▸ **Problem to work on**: Gather every line of the entries that contains the word "Dateien" and copy each one out in full.

▸ **Material to process**:
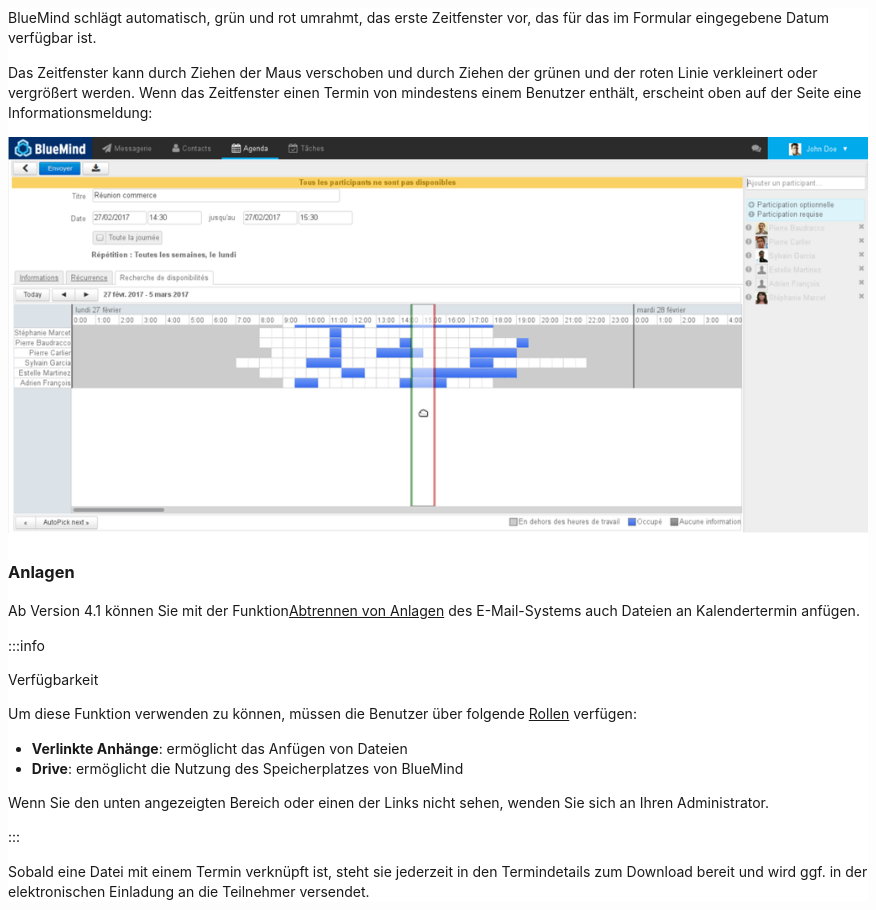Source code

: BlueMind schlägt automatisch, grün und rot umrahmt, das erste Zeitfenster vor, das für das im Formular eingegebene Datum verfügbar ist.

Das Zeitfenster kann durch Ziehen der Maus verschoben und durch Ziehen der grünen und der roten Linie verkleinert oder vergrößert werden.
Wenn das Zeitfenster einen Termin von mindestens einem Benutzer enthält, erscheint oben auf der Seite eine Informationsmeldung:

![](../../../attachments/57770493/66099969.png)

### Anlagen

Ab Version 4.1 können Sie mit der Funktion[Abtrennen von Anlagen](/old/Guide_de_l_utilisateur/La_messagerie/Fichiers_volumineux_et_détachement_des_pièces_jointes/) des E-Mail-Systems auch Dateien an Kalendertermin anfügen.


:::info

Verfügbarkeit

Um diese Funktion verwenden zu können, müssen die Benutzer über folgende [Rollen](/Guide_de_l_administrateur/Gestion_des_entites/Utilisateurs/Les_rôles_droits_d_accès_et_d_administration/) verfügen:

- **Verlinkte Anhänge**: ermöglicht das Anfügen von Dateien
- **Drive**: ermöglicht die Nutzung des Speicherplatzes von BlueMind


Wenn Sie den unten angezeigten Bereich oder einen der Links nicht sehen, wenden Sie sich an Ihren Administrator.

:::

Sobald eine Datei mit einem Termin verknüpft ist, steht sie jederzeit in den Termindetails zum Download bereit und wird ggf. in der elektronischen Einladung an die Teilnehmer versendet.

▸ **Written solution**:
Ab Version 4.1 können Sie mit der Funktion[Abtrennen von Anlagen](/old/Guide_de_l_utilisateur/La_messagerie/Fichiers_volumineux_et_détachement_des_pièces_jointes/) des E-Mail-Systems auch Dateien an Kalendertermin anfügen.
- **Verlinkte Anhänge**: ermöglicht das Anfügen von Dateien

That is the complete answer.